Les incursions entraînent également des destructions massives. Les maisons sont bombardées ou démolies, les rues sont éventrées, les systèmes d’eau et d’assainissement sont endommagés et l’électricité est coupée. Nous avons fait don de deux tuk-tuks, de la taille d’une voiturette de golf, reconvertis en mini-ambulances à l’intérieur du camp de Jénine. Ces tuk-tuks, qui sauvent des vies, fonctionnent avec des batteries. Les bénévoles doivent donc rationner leur utilisation, ne sachant jamais combien de temps durera un raid et quand la recharge de ces batteries sera possible. Nous ne pouvons pas ajouter de générateur ou de panneaux solaires à l’installation, car cela ne ferait que créer une cible supplémentaire.

Malgré le harcèlement constant et la crainte pour leur propre vie, les personnels paramédicaux bénévoles continuent de travailler et de soigner les personnes blessées.

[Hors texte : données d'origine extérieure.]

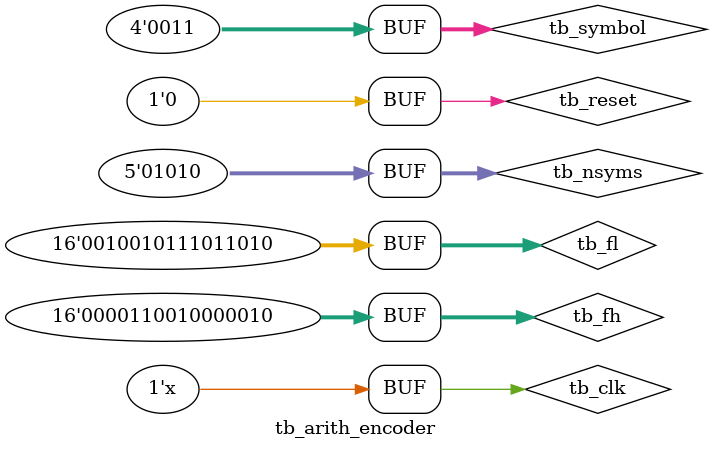
<source format=sv>
module tb_arith_encoder #(
    parameter TB_RANGE_WIDTH = 16,
    parameter TB_LOW_WIDTH = 24,
    parameter TB_SYMBOL_WIDTH = 4,
    parameter TB_LUT_ADDR_WIDTH = 8,
    parameter TB_LUT_DATA_WIDTH = 16,
    parameter TB_D_SIZE = 4
    ) ();

    reg tb_clk, tb_reset;
    reg [(TB_RANGE_WIDTH-1):0] tb_fl, tb_fh;
    reg [(TB_SYMBOL_WIDTH-1):0] tb_symbol;
    reg [TB_SYMBOL_WIDTH:0] tb_nsyms;
    wire [(TB_RANGE_WIDTH-1):0] tb_range;
    wire [(TB_LOW_WIDTH-1):0] tb_low;


    arithmetic_encoder #(
        .GENERAL_RANGE_WIDTH (TB_RANGE_WIDTH),
        .GENERAL_LOW_WIDTH (TB_LOW_WIDTH),
        .GENERAL_SYMBOL_WIDTH (TB_SYMBOL_WIDTH),
        .GENERAL_LUT_ADDR_WIDTH (TB_LUT_ADDR_WIDTH),
        .GENERAL_LUT_DATA_WIDTH (TB_LUT_DATA_WIDTH),
        .GENERAL_D_SIZE (TB_D_SIZE)
        ) arith_encoder (
            .general_clk (tb_clk),
            .reset (tb_reset),
            .general_fl (tb_fl),
            .general_fh (tb_fh),
            .general_symbol (tb_symbol),
            .general_nsyms (tb_nsyms),
            // outputs
            .RANGE_OUTPUT (tb_range),
            .LOW_OUTPUT (tb_low)
        );

        always #6ns tb_clk <= ~tb_clk;

        initial begin
            tb_clk <= 1'b0;
            tb_reset <= 1'b1;
            tb_fl <= 16'd9690;
            tb_fh <= 16'd3202;
            tb_symbol <= 4'd3;
            tb_nsyms <= 5'd10;

            #15ns tb_reset <= 1'b0;
        end
endmodule

</source>
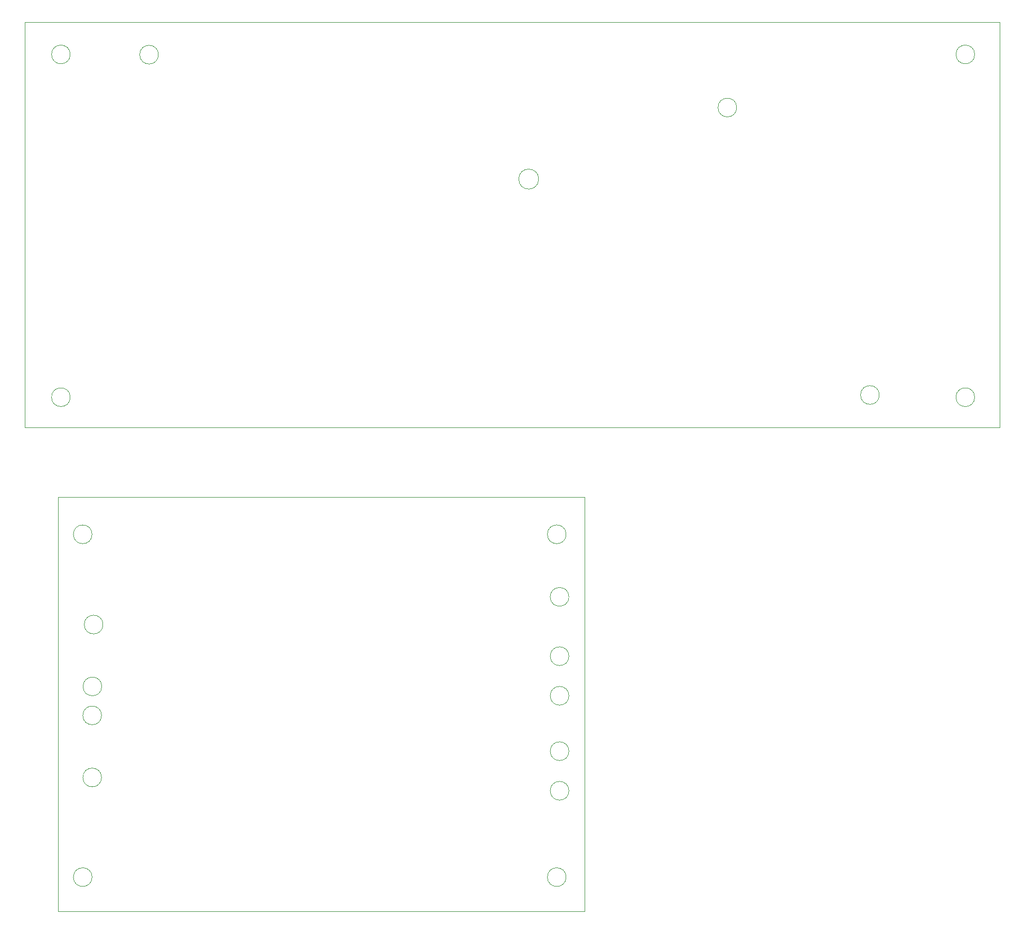
<source format=gbr>
%TF.GenerationSoftware,KiCad,Pcbnew,7.0.1*%
%TF.CreationDate,2024-04-08T23:42:12+02:00*%
%TF.ProjectId,6N6P_hybrid,364e3650-5f68-4796-9272-69642e6b6963,rev?*%
%TF.SameCoordinates,Original*%
%TF.FileFunction,Profile,NP*%
%FSLAX46Y46*%
G04 Gerber Fmt 4.6, Leading zero omitted, Abs format (unit mm)*
G04 Created by KiCad (PCBNEW 7.0.1) date 2024-04-08 23:42:12*
%MOMM*%
%LPD*%
G01*
G04 APERTURE LIST*
%TA.AperFunction,Profile*%
%ADD10C,0.100000*%
%TD*%
G04 APERTURE END LIST*
D10*
X31500000Y-103000000D02*
G75*
G03*
X31500000Y-103000000I-1500000J0D01*
G01*
X103100000Y-46000000D02*
G75*
G03*
X103100000Y-46000000I-1600000J0D01*
G01*
X28000000Y-26000000D02*
G75*
G03*
X28000000Y-26000000I-1500000J0D01*
G01*
X33250000Y-117475000D02*
G75*
G03*
X33250000Y-117475000I-1500000J0D01*
G01*
X107950000Y-144145000D02*
G75*
G03*
X107950000Y-144145000I-1500000J0D01*
G01*
X157710000Y-80645000D02*
G75*
G03*
X157710000Y-80645000I-1500000J0D01*
G01*
X107500000Y-103000000D02*
G75*
G03*
X107500000Y-103000000I-1500000J0D01*
G01*
X173000000Y-81000000D02*
G75*
G03*
X173000000Y-81000000I-1500000J0D01*
G01*
X173000000Y-26000000D02*
G75*
G03*
X173000000Y-26000000I-1500000J0D01*
G01*
X107500000Y-158000000D02*
G75*
G03*
X107500000Y-158000000I-1500000J0D01*
G01*
X20700000Y-20840000D02*
X177000000Y-20840000D01*
X177000000Y-85840000D01*
X20700000Y-85840000D01*
X20700000Y-20840000D01*
X33055000Y-127405000D02*
G75*
G03*
X33055000Y-127405000I-1500000J0D01*
G01*
X28000000Y-81000000D02*
G75*
G03*
X28000000Y-81000000I-1500000J0D01*
G01*
X33020000Y-132056000D02*
G75*
G03*
X33020000Y-132056000I-1500000J0D01*
G01*
X107950000Y-128905000D02*
G75*
G03*
X107950000Y-128905000I-1500000J0D01*
G01*
X26045000Y-97000000D02*
X110490000Y-97000000D01*
X110490000Y-163508000D01*
X26045000Y-163508000D01*
X26045000Y-97000000D01*
X33020000Y-142010000D02*
G75*
G03*
X33020000Y-142010000I-1500000J0D01*
G01*
X107950000Y-137795000D02*
G75*
G03*
X107950000Y-137795000I-1500000J0D01*
G01*
X107950000Y-113030000D02*
G75*
G03*
X107950000Y-113030000I-1500000J0D01*
G01*
X31500000Y-158000000D02*
G75*
G03*
X31500000Y-158000000I-1500000J0D01*
G01*
X42140000Y-26035000D02*
G75*
G03*
X42140000Y-26035000I-1500000J0D01*
G01*
X107950000Y-122555000D02*
G75*
G03*
X107950000Y-122555000I-1500000J0D01*
G01*
X134850000Y-34520000D02*
G75*
G03*
X134850000Y-34520000I-1500000J0D01*
G01*
M02*

</source>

Mohammed, l’un des bénévoles du camp de Jénine, m’a raconté qu’il avait été touché au poignet par un tireur embusqué au cours de la première heure de la dernière incursion. Il a pu se rendre à l’hôpital, s’est fait arranger sa blessure et a repris son travail. Plusieurs bénévoles ont déclaré se sentir davantage en sécurité en ne portant pas leur gilet de personnel paramédical. Ce à quoi ces gens sont confrontés, c’est à un mépris flagrant de la mission médicale et de la vie humaine. Nous n’avons jamais pensé que les gilets médicaux étaient à l’épreuve des balles, mais ils ne devraient certainement pas être des cibles. 

Lors d’une autre incursion récente, dans le camp de Nur Shams à Tulkarem, un personnel paramédical de la Société du Croissant-Rouge palestinien formé par MSF a reçu une balle dans la jambe alors qu’il courait vers un patient. Il portait son gilet, qui indiquait clairement son statut médical. Il a fallu plus de sept heures pour qu’il puisse atteindre l’hôpital et recevoir les soins nécessaires. Heureusement, il a survécu. Lorsque nous lui avons demandé s’il avait un message à adresser au monde, il a répondu qu’il n’en avait pas, car personne ne l’écoutait de toute façon. Ici, les gens ont l’impression de ne pas être vus, de ne pas être importants, de ne pas mériter l’attention et d’être abandonnés par le monde.

Alors que les funérailles du Dr Jabarin allaient avoir lieu, j’ai demandé au Dr Abu Baker, directeur de l’hôpital Khalil Suleiman, ce que MSF pouvait faire pour améliorer leur situation. Il m’a répondu :

« La chose la plus importante que vous pouvez faire est de faire savoir au monde ce qui se passe ici. »

Dr Abu Baker, directeur de l’hôpital Khalil Suleiman.

La guerre en cours à Gaza a accru et exacerbé la violence et les restrictions imposées par les autorités israéliennes aux Palestiniens et aux Palestiniennes vivant en Cisjordanie. Entre le 7 octobre 2023 et le 10 juin 2024, 521 personnes, dont 126 enfants, ont été tuées en Cisjordanie, en grande majorité par les forces israéliennes. Près de 74 % des décès (plus de 380 personnes) sont survenus lors d’opérations menées par les forces israéliennes dans des villes, des villages et des camps de personnes réfugiées, en particulier dans les gouvernorats de Jénine et de Tulkarem.[1] Depuis octobre 2023, plus de 480 attaques contre des soins de santé ont également été signalées en Cisjordanie.[2]